Led Varela brings laughs to Helium with all-Spanish set

Ximena O

As far as appreciative audiences go, the United States has long had a love affair with foreign films without overdubbing, and are all too willing to fill local live music venues when non-English speaking (or singing) musical artists come to town.

Why shouldn’t the same thing be true of stand-up comedy? Especially when you consider Philadelphia’s large, diverse Latino population and Hispanic speaking people.

Enter Led Varela, a beloved Venezuelan comedian, renowned as the Daily Show-like host of the program “La Sopa Venezuela” on E! Entertainment, reporter and scriptwriter for late-night “Chataing TV” on Televen. And on March 9, Varela will bring his self-critical humor to Helium Comedy Club on Sansom Street en ESPAÑOL, an all-Spanish language set with no translation or subtitles.

It’s about time.

Speaking via email through a translator, Varela proudly called his non-English, all-Spanish speaking tour across North America, not so much a “creative decision,” but just a logical extension of who he is as a successful artist.

“All of my life I have done stand-up comedy exclusively in Spanish,” says Varela. “When you manage to create a large enough audience, you can have shows in other cities where they speak other languages.”

To do this, one has to be aware of cities with large Spanish speaking communities, which means Varela being acutely aware of his social media presence.

“I have a show called “National Pride” presented in many cities in the United States, including Seattle, Dallas, New York, Boston, Orlando and many more,” says Varela. “We do not really do a study on how much public there is in each city. I work a lot with social networks and I’m always aware of which cities people write from. The public that goes to my shows is the public that knows me through social networks like Facebook, Instagram or YouTube. I’m not looking for an audience that doesn’t know me, but rather I work with the one I already have and grow from there.”

As a Venezuelan comedian whose country has experienced a large migration crises, Varela has grown his audience, in Spanish, from other nationalities.

Ximena O


“I think the best example is Mexican comedians who can do tours in Mexico and sell out everything, and can do the same thing in the United States, but in a country like Spain it would be more difficult for them because they don’t consume comedy in Spanish that isn’t from Spain. It is a complex subject.”

Varela’s roots in comedy are a fascinating mix of former jobs, almost careers and oddball inspiration. Of an origin story that nearly ended with a job in architecture, Varela says that he simply didn’t feel happy there, tried stand-up comedy and found, in expressing his humor, “the love of my life. I’ve been doing stand-up for 14 years now and I can’t imagine dedicating myself to anything else.”

As someone who writes and reports on what is the Venezuelan equivalent of our ‘Daily Show’ – ‘Chataing TV’ – Varela  knows well the blend of making light of politics and social-culture dilemmas while presenting the hard facts.

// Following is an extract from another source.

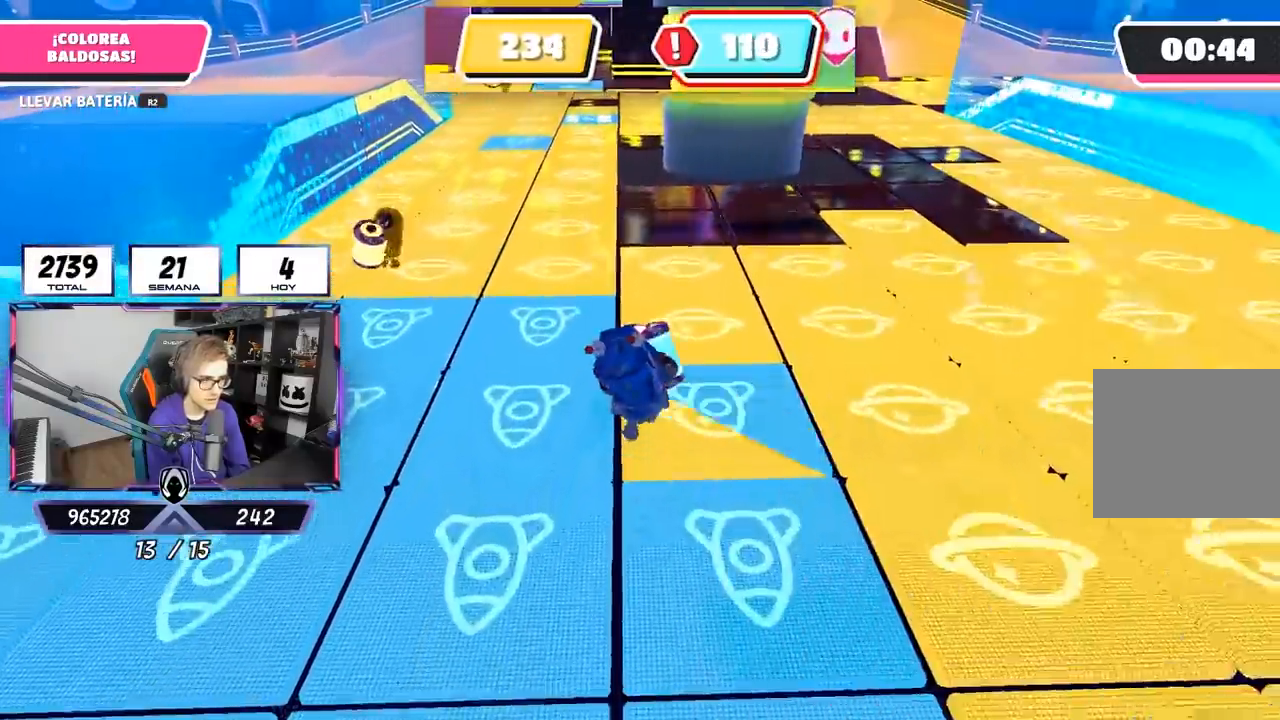
{"buttons": ["R2"], "left_stick": "up", "right_stick": "center", "events": []}
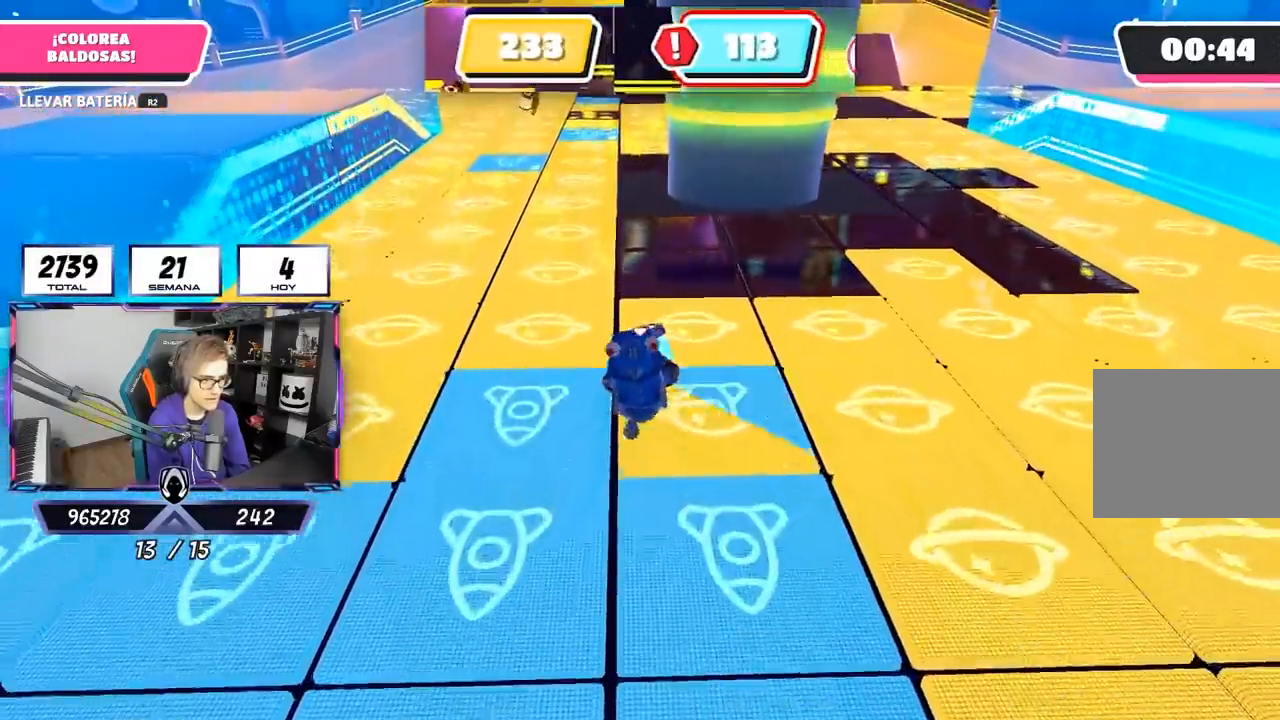
{"buttons": ["R2"], "left_stick": "up-right", "right_stick": "center", "events": [[483, "left_stick", "up-right"]]}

“Right now, you can’t even take anything lightly because there is a pretty strong censorship that doesn’t allow comedy shows in any time slot, or on any radio station or TV channel,” he says, frankly. “In fact, most of the recognized comedians in Venezuela do not live there, they are established in cities like Miami, Santiago de Chile, Buenos Aires, Mexico City and Madrid.”

As for comedians in his youth who inspired Varela, Venezuelan, American or British, he is quick to say that his first contact with comedy was Monty Python’s ‘Flying Circus’ movies and the absurd comedies of the Zucker brothers like ‘Airplane’ or ‘Naked Gun’. “The first comedian I ever saw doing stand-up was Norm Macdonald, who is still my favorite comedian to this day,” says Varela of the dryly witty late comic.

Mentioning Macdonald again when I bring up the question of making political comedy in a moment of wartime strife, Varela points out how the late SNL comedian once said, (“and I am paraphrasing”) that political comedy is ephemeral and political jokes quickly lose validity and relevance. “Universal comedy, though has the possibility of lasting forever, I share his philosophy. However, currently in my show I talk about the experience of being a migrant. I speak, or try to speak about universal issues, precisely because I do shows in very different cities and people share the language, but not the differences between each city.”

Before the interview’s end, I tell Varela that an all-Spanish language – or the ethnicity of the comic coming from non-English speaking countries – stand-up show should be the norm, and not the exception. Is he hoping other Venezuelan speaking comedians do likewise?

“Comedian Eddie Izzard can do stand-up comedy in three languages, because he can,” says Varela. “I can do stand-up comedy in Spanish. And yes, other Venezuelan comedians do stand-up comedy in Spanish and there are many others who do stand-up comedy in English here in the United States, so there’s a bit of everything… I believe that one should speak in the language in which he can stand out in his career.”